Christopher przytaknął i poszliśmy do samochodu. W czasie jazdy zapytałam go:
-Kiedy zbuntowany Chris zmienił swój wypasiony motor na taki zwyczajny samochód?
-Od kiedy został zmuszony do bycia odpowiedzialnym.
Zaśmiałam się, a on razem ze mną. Włączyłam radio i śpiewaliśmy sobie, dopóki nie dojechaliśmy na miejsce. Podziękowałam mu za podwózkę i pożegnałam się z nim. Potem weszłam do mieszkania. Remek przytulił mnie, jakby mnie nie było co najmniej tydzień. Odwzajemniłam jego uścisk i pocałowałam go. Chłopak zaproponował mi wspólne wyjście na miasto. Zgodziłam się i chwilę później byliśmy już w kinie. Obejrzeliśmy najnowszą komedię romantyczną, a potem poszliśmy do klubu. Wypiliśmy kilka drinków i tańczyliśmy do upadłego. Wieczór minął nam bardzo szybko. Późną nocą wróciliśmy do domu. Remek ze swoimi zmierzwionymi włosami i pogniecioną czarną koszulką przypominałem pirata, na dodatek seksownego. Nasze oczy przecięły się wzrokiem pełnym pożądania. Patrzyliśmy się na siebie przez kilka sekund, może minut, aż wreszcie Remek lekko się pochylił. Czułam jego ciepły oddech na moim policzku. Wzdrygnęłam się, a on musnął moje usta swoimi wargami. Były słodkie. Czułam się, jak w transie. Nasze języki splotły się w namiętnym pocałunku. Przylgnęliśmy do siebie i całkowicie zatraciliśmy się w pożądaniu. Nasze ciała połączyło się w jedno i wszystko inne przestało się liczyć. Po wszystkim oboje padliśmy na łóżko ledwo dysząc. Wtuliliśmy się do siebie i zasnęliśmy, jak małe dzieci po dniu pełnym zabaw. O poranku mój ukochany przyniósł mi śniadanie do łóżka i rozbudził mnie pocałunkiem. Z wielką przyjemnością zjadłam tosty i napiłam się kawy. Potem ubrałam się i poszliśmy do supermarketu na małe zakupy. W sklepie zachowywaliśmy się, jak małżeństwo. Po zakupach wróciliśmy do mieszkania i rozpakowaliśmy je. Położyłam się na kanapie, a Remek wyszedł na chwilę do sklepu. Wrócił z bukietem róż. Wręczył mi je, a ja przyjrzałam im się uważnie. Jedna z nich była sztuczna.
-Dlaczego jedna róża jest sztuczna?
-Bo gdy wszystkie róże zwiędną, ja przestanę cię kochać.
Zarumieniłam się i podziękowałam mu.

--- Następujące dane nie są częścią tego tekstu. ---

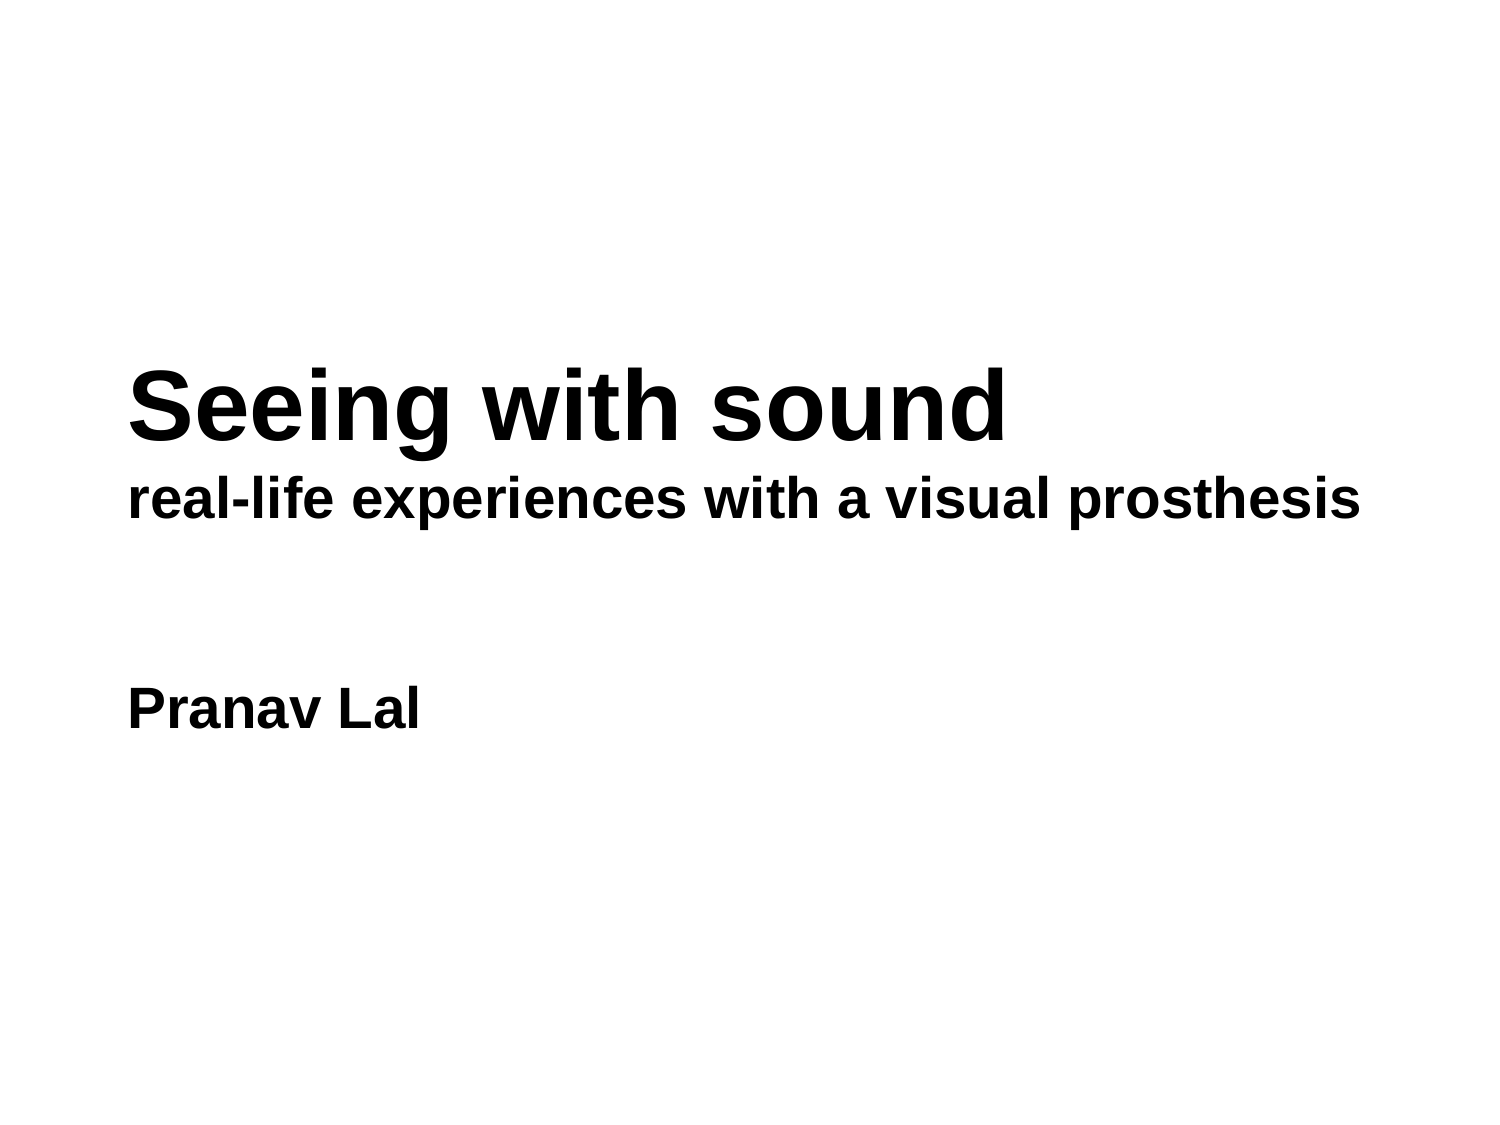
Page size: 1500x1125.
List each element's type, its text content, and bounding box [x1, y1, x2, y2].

title Seeing with sound real-life experiences with a visual prosthesis Pranav Lal [112, 337, 1413, 813]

Wstawiłam bukiet do wazonu i usiadłam na kanapie. Obejrzeliśmy razem mój serial w telewizji, a następnie sporządziliśmy razem obiad. Po posiłku wróciliśmy na naszą ukochaną kanapę i wróciliśmy do oglądania maratonu nowych odcinków mojego serialu. Potem Remek zaproponował mi wyjście na randkę. Z wielką radością się zgodziłam. Nałożyłam moją ulubioną czerwoną suknię i splotłam włosy w koka. Mój chłopak nałożył na siebie garnitur. Pojechaliśmy do restauracji. Remek odsunął mi krzesło, jak prawdziwy dżentelmen. Później zamówiliśmy to, na co mieliśmy ochotę. Delektowaliśmy się posiłkiem, a na koniec Remigiusz zamówił wino. Rozmawialiśmy popijając je, aż rozmowa zeszła na poważniejszy tor.
-Chcę budzić się przy tobie każdego ranka i zasypiać przy tobie każdej nocy. Chcę cię wielbić i kochać tak, jak żaden inny mężczyzna. Chcę cię rozpieszczać. Cały należę do ciebie. Przy mnie będziesz szczęśliwa. Bądź moja, Anastazjo. Bądź dla mnie wszystkim.
Po tych słowach Remek uklęknął przede mną i wyjął małe pudełeczko z kieszeni. Za nim zdążył je otworzyć podniosłam go i posadziłam na krześle.
-Nie rób tego, bo się ośmieszysz. Nie jestem jeszcze gotowa na tak poważny krok.
-Na co chcesz jeszcze czekać? Kocham cię, a ty kochasz mnie. Jesteśmy dla siebie stworzeni. Tylko nie mów mi, że wciąż coś do niego czujesz.
-Tu nie chodzi o to. Ja nie jestem gotowa. Musimy zrobić sobie przerwę.
Wstałam z miejsca i wybiegłam z restauracji. Zamówiłam taksówkę i wróciłam do mieszkania. Spakowałam najważniejsze rzeczy i pojechałam do wieżowca. Charlotta wpuściła mnie do mieszkania i przyjęła z otwartymi ramionami. Usiadłyśmy w salonie i zaczęłyśmy rozmawiać.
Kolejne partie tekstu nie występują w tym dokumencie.